Want a more specific direction to help you prepare to answer coding interview questions? One pro tip is that you can go to Glassdoor, look up the company you’re interviewing at, and take a look at what real people say they were asked during interviews at that company.

For example, if you were interviewing at Zoom and wanted to know Zoom software engineer interview questions, you could look at the company’s Glassdoor page and see that the questions asked and topics covered include:

  • General React questions 
  • Modifying small web apps that were partially implemented
  • Implementing an LRU Cache in Java
  • Trivia questions related to Spring boot and concurrent thashing
  • And more

Of course, these questions may not be the exact questions you’re asked in your interview, but they can give you an idea of what to expect.

Ask For Clarification

Perhaps the worst way to answer an interview question is by pretending you understood it when you didn’t! Asking for clarification not only increases your chances of giving a good answer, it also shows that you’re willing to ask for help, admit when you’re wrong, and prioritize outcomes over your own ego.

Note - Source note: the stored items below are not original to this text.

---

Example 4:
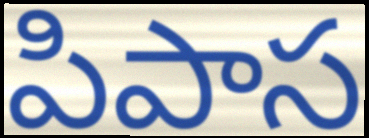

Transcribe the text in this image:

పిపాస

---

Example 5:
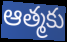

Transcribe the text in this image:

ఆత్మకుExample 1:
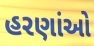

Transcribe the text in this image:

હરણાંઓ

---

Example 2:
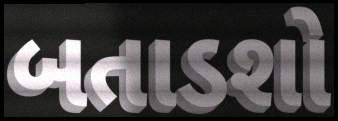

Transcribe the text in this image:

બતાડશો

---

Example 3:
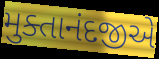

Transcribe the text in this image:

મુક્તાનંદજીએ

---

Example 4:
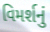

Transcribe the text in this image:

વિમર્શનું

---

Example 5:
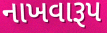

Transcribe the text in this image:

નાખવારૂપ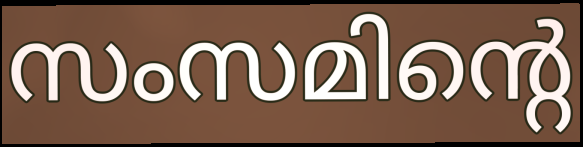
സംസമിന്റെ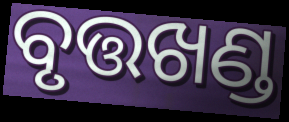
ବୃତ୍ତଖଣ୍ଡ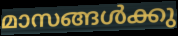
മാസങ്ങൾക്കുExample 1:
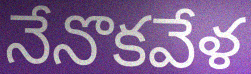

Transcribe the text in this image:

నేనొకవేళ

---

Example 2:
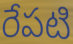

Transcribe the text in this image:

రేపటి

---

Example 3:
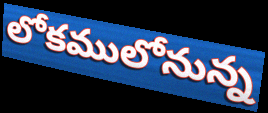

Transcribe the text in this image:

లోకములోనున్న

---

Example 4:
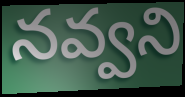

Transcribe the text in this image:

నవ్వని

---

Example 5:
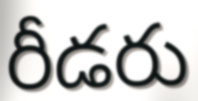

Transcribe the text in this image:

రీడరుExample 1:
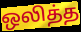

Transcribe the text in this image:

ஒலித்த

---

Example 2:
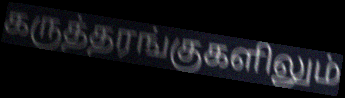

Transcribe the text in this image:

Even if you do understand the question, it’s often worth asking clarifying questions to show that you understand what your interviewer is talking about, and that you understand there’s nuance.

Explain Your Thinking

Make life easier for your interviewer by narrating your thinking out loud. Explain your problem-solving process and the logic you used to arrive at your answer.

Even if you don’t know how to answer a particular question, you can explain any parts you might know. If you have absolutely no clue, SAY THAT, but then say “Here is how I’d approach that unfamiliar situation” and give context there. Do not just say “I don’t know” and abandon it there.

Practice Answering Interview Questions

One of the best things you can do to get better at answering technical interview questions is to practice answering them.

Fortunately, there are lots of great resources out there that can help you do this. See my guide to the best coding interview courses and books for a full breakdown of what’s available. Otherwise, here are some top picks:

Interview Cake

Interview Cake doesn’t just give you a whole bunch of technical interview questions and the correct answers; it actually teaches you how to get to the answers yourself. Each question comes with a complete breakdown, common mistakes, and guidance on how to approach similar problems in future.

Even better, with Interview Cake, you either get the job, or you get your money back. If you’re unhappy with your purchase or you don’t get the job within 100 days of buying, you can get a full refund.

Interview Cake

Read my full review of Interview Cake or take the free 7-day crash course to try it out.

And one more thing—as a Learn to Code With Me reader, you can get 20% off Interview Cake!


AlgoExpert gives you in-depth video explanations of hundreds of technical interview questions, solutions in 9 languages, and a coding workspace.

You can also take assessments designed to reflect a real day of interviews, and do mock coding interviews with other users.


Read my full review of AlgoExpert and use the code ltcwm when you check out to get 10% off.

All You Need to Answer Programmer Interview Questions!

Hopefully this guide has given you an overview of the kinds of software engineer interview questions you’re likely to be asked, and some pointers on improving your answers to technical questions.

Remember—it’s not necessarily about getting the right answer. It’s about showing how you come up with your answer, so the interviewer can understand your thought process and assess your technical understanding.

Take the time to practice answering computer science interview questions ahead of your interviews, using a tool like Interview Cake or AlgoExpert, and you won’t have anything to worry about!